I’m working on an R package for mixed models under complex sampling. It’s here. At the moment, it only tries to fit two-level linear mixed models to two-stage samples – for example, if you sample schools then students within schools, and want a model with school-level random effects. Also, it’s still experimental and not really tested and may very well contain nuts.
The package uses pairwise composite likelihood, because that’s a lot easier to implement efficiently than the other approaches, and because it doesn’t have the problems with nonlinearity and weight scaling. On the downside, there’s some loss in efficiency, especially in situations where both the predictor and response are very strongly correlated within clusters.
Currently, I’ve only got standard error estimation for the fixed effects. I think I know how to do it for the random effects, but it’s enough of a pain that I don’t want to unless people actually need it. A resampling approach may turn out to be better.
Extending this to more levels of model and stages of sampling shouldn’t be that hard – more tedious than difficult – as long as the model level are nested in the sampling stages. That is, you could have school districts as sampling units above schools, or classrooms as a model level below schools.
The more-general case where model and sampling units aren’t nested turns out to be straightforward for estimation (though efficient implementations are non-trivial) but rather more complicated for standard error estimation. It will come, but not right now.
Generalised linear mixed models are also tricky: for what I’m doing now you don’t need the conditional modes of the random effects, but for efficient computation in GLMMs you do, in order to use adaptive Gaussian quadrature. It should still be feasible, but it may be a while.

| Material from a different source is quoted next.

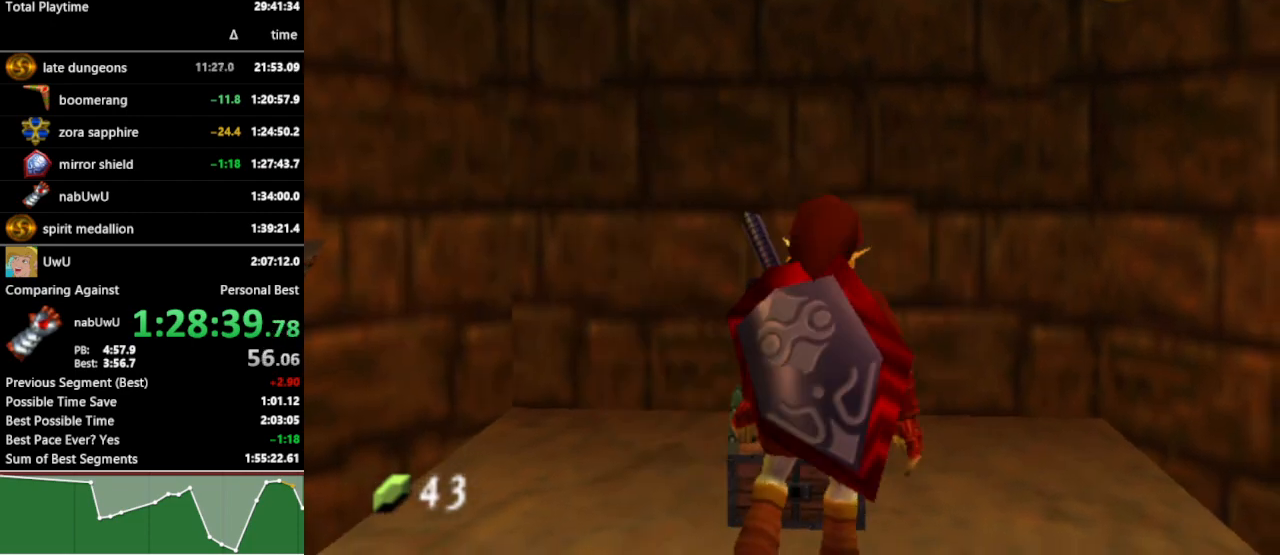
{"buttons": [], "left_stick": "center", "right_stick": "center", "events": []}
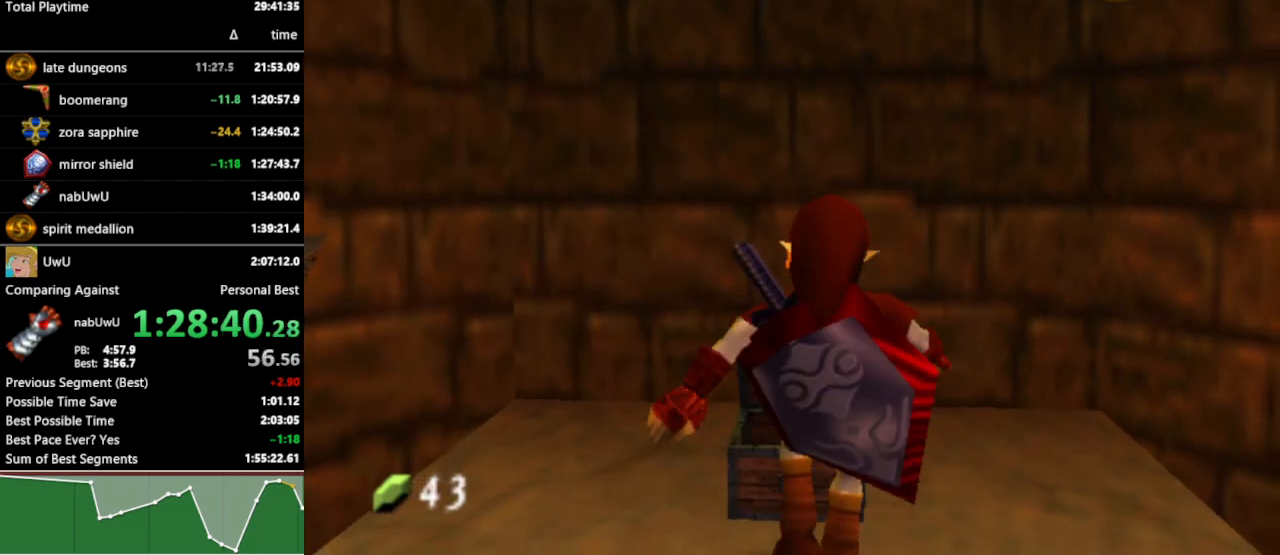
{"buttons": [], "left_stick": "center", "right_stick": "center", "events": []}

The package relies on lme4 in two ways. First, it uses lmer to get good starting values for optimisation, which is always helpful. Second, it uses Doug Bates’s idea of profiling out the fixed effects parameters and then just feeding the profile loglikelihood to a black-box, derivative-free optimiser. Profiling cuts the number of parameters down a lot, which makes optimisation easier. Using a derivative-free optimiser simplifies the code a lot, since the derivatives with respect to the variance components get messy fast.